Above all, it's a business, which is not something that fans like to hear. People in charge will continue to use words like "disrupt" and "leverage" and "branding" with the utmost seriousness, feeling as if they are doing the right thing.

As FS1 assembles a coterie of "personalities," -- "opinionists," rather -- it appears like it is simply revisiting old ESPN tactics in an effort to beat it. While many might see Bayless' departure as a good thing for ESPN, ESPN still doesn't look good, as Bayless turned down their offer (Deitsch reported in November that ESPN planned to offer him $4 million per year). They tried to keep him at a lofty price, so they get no applause for failing to retain him. On top of that, they actually "succeeded" in keeping Smith. ("Quite frankly, I am outraged at this perpetuation of ludicrous assertions on every level of discourse.")

Instead of trying, sports media is intent on spitting out horrible sequels. We've seen this picture before.

Like college football's realignment, there will likely be further shakeup in the sports media landscape. ESPN will probably make its own moves to fill its "personality" void (likely at lower costs). Or, maybe it will try to be better (unlikely, but who knows). The whole thing makes me laugh, as I reminisce about Big Ten leaders talking about Rutgers bringing the "New York market" into the conference's media footprint. Amusingly, I think FS1 has the same idea, that these talent acquisitions will bring the "Skip Bayless market" and the "Colin Cowherd market."

FS1, meanwhile, which I admittedly have never watched, seems intent on creating the sports media version of "Paul Blart: Mall Cop 2." I never saw that, just like I'll never tune in to watch Whitlock, Cowherd, or Bayless on FS1. But, again, I'm just one guy, and there will surely be many who do flock to FS1. Like I said, different strokes for different folks ... even so, it's a little disheartening to know that so many do find some approximation of "value" in this stuff.

Whatever happens, as it stands now, the decisions being made resonate loud and clear: rather than do good things, it is much easier to do bad things and think about the consequences later, much easier to build something shoddily but quickly -- or maintain a previously good thing with quick, careless fixes -- than it is to make something of real value. This concept is well-timed, as I read a piece on the subject of producing good things earlier today:
So what will matter in the next age of media? 
Compelling voices and stories, real and raw talent, new ideas that actually serve or delight an audience, brands that have meaning and ballast; these are things that matter in the next age of media. Thinking of your platform as an actual platform, not a delivery method. Knowing you’re more than just your words. Thinking of your business as a product and storytelling business, not a headline and body-copy business. Thinking of your audience as finite and building a sustainable business model around that audience — that’s going to matter. Thinking about your 10 year plan and not a billion dollar valuation — that’s going to matter.
Sadly, I agree with the author's assessment and simultaneously find it to be naive (like I said, sadly).
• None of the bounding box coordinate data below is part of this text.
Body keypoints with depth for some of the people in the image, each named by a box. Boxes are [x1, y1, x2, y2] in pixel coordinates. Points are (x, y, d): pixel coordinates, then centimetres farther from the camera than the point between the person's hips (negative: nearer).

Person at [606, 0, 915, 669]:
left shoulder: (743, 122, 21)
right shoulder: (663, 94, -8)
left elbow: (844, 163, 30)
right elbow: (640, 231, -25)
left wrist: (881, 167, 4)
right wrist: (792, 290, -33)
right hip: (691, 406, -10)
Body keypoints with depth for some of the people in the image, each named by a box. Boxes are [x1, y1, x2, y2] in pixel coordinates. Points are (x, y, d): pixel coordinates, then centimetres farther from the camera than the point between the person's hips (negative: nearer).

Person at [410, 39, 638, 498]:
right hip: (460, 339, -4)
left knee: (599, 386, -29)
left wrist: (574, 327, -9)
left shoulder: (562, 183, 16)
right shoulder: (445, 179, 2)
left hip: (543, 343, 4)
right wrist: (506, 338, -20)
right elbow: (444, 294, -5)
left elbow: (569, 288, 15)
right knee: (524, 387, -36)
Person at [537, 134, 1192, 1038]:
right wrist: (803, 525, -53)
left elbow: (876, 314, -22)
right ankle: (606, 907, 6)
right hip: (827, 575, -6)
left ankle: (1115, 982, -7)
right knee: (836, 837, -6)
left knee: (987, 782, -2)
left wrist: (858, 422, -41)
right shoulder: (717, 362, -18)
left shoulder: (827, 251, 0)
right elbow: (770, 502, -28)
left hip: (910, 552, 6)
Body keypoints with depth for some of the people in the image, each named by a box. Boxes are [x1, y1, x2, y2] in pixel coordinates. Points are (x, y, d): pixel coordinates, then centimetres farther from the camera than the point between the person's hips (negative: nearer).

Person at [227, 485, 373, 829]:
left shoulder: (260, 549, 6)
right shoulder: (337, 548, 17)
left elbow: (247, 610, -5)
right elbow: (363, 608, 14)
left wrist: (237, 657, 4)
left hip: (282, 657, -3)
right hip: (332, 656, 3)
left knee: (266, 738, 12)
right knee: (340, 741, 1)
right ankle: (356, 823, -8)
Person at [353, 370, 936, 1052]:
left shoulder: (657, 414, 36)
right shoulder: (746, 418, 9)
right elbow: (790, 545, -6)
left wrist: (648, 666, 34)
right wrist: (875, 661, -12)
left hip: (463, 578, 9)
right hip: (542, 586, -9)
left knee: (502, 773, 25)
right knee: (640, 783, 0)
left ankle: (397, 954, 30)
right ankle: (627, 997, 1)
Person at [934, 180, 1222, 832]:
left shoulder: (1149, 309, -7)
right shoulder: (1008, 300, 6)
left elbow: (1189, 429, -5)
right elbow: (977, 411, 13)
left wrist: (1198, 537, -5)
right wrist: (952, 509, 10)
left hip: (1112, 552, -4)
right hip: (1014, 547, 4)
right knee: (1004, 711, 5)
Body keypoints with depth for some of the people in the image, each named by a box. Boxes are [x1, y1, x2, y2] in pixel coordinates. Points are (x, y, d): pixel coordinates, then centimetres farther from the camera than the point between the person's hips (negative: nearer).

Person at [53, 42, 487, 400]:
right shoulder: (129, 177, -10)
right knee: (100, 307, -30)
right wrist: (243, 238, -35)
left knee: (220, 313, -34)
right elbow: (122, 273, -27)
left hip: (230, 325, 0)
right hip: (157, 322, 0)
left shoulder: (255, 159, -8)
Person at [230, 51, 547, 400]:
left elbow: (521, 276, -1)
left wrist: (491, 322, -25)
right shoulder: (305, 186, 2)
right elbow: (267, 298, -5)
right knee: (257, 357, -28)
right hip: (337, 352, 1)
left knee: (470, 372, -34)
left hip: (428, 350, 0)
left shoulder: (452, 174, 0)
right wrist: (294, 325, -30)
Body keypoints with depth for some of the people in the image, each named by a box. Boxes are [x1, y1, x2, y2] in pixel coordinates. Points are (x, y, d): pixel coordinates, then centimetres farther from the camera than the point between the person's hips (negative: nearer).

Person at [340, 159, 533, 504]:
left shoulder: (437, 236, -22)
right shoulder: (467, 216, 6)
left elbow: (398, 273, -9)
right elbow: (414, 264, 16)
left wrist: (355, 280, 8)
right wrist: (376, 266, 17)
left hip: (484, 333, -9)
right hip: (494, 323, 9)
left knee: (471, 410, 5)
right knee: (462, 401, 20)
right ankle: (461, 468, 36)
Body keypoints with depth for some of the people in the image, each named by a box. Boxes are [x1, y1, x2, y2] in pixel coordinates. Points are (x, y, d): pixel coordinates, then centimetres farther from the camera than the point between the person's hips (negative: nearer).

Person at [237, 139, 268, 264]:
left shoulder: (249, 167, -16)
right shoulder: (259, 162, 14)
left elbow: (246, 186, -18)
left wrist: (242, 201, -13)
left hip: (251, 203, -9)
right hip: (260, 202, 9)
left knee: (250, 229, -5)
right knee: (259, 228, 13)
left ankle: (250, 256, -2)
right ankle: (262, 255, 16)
Instead of producing good things, the biggest players in sports media have decided to bring on the noise. None of it will be good or particularly interesting or useful noise, but boy, will there be noise. It won't be fun, a fact exacerbated by the fact that these noise-making "opinionists" do have a following from which they can continue to needle venomously with useless takes.

But hey, look at all that disruption.